Abstract

A maximal exercise test was performed in 54 patients with acute myocardial infarction (AMI) before discharge and in 49 age-matched control subjects. The long-term prognosis was assessed after an average follow-up of 7.6 years in AMI patients and 5.8 years in control subjects. The maximal work capacity and systolic blood pressure increase in AMI patients was 59% that of control subjects (p < 0.001). Seventeen AMI patients had significant ST-segment shifts, 13 with ST depression and 4 with ST elevation.
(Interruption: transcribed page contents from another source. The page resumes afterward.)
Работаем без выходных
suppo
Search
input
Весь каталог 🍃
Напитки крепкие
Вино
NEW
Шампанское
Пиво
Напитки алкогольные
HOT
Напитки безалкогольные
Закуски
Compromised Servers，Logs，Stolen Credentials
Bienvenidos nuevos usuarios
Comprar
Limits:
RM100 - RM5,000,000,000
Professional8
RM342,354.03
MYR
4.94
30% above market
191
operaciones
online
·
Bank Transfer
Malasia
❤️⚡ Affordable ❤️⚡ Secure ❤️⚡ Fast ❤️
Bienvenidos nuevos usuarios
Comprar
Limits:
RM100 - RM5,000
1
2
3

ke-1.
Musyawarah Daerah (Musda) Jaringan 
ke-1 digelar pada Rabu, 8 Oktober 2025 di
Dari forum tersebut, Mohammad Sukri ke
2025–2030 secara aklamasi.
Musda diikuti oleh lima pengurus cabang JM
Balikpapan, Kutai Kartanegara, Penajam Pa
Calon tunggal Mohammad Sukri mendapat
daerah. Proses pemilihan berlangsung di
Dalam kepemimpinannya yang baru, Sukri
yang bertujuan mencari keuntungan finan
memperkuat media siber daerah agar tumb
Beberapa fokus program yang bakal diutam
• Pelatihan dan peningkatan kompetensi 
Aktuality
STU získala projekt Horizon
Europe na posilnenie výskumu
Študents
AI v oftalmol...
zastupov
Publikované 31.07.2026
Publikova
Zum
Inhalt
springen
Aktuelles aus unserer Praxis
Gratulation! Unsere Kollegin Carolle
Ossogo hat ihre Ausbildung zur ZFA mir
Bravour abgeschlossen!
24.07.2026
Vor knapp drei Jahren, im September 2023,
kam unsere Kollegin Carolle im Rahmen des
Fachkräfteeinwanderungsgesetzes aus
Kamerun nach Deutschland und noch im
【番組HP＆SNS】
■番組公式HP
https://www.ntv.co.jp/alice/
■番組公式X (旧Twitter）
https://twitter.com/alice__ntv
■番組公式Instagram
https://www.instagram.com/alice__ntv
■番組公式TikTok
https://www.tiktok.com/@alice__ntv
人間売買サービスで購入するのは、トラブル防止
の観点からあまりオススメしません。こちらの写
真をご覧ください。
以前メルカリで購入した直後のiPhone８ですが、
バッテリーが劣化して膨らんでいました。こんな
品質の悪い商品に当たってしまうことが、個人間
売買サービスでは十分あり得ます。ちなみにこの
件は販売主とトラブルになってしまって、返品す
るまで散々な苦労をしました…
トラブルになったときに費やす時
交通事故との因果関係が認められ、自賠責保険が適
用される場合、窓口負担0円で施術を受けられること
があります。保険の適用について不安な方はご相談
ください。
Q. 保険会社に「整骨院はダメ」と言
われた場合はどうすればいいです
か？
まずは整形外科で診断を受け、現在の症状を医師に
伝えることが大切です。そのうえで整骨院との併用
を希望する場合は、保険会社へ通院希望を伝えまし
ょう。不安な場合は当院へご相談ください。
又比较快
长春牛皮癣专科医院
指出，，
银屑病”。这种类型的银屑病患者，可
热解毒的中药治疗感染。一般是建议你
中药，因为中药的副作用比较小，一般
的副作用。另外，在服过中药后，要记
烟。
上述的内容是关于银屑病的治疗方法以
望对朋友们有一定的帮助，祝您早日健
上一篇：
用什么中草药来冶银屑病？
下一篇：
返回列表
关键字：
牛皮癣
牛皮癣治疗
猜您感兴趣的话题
In AMI patients experiencing a cardiac death during follow-up the maximal work capacity and systolic blood pressure increase were significantly tower than in survivors and those who died from noncardiac reasons (p < 0.01; p < 0.05), with no difference between these groups in the number of patients with ST-segment shifts. The average maximal work capacity of control subjects was 143 watts. A maximal work capacity half this (<-72 watts) predicted long-term mortality in AMI patients (p < 0.001). In addition a low increase in systolic blood pressure (< 30 mm Hg) also predicted long-term mortality (p < 0.005), whereas ST shifts were of no significant value. In this study maximal work capacity turned out to be the best single exercise variable for identifying groups of AMI patients with very low and relative high risk of cardiac death. When all 3 exercise variables were combined, the predischarge maximal exercise test was of great value in identifying AMI patients at low risk for cardiac death (predictive value of a negative test: 95%).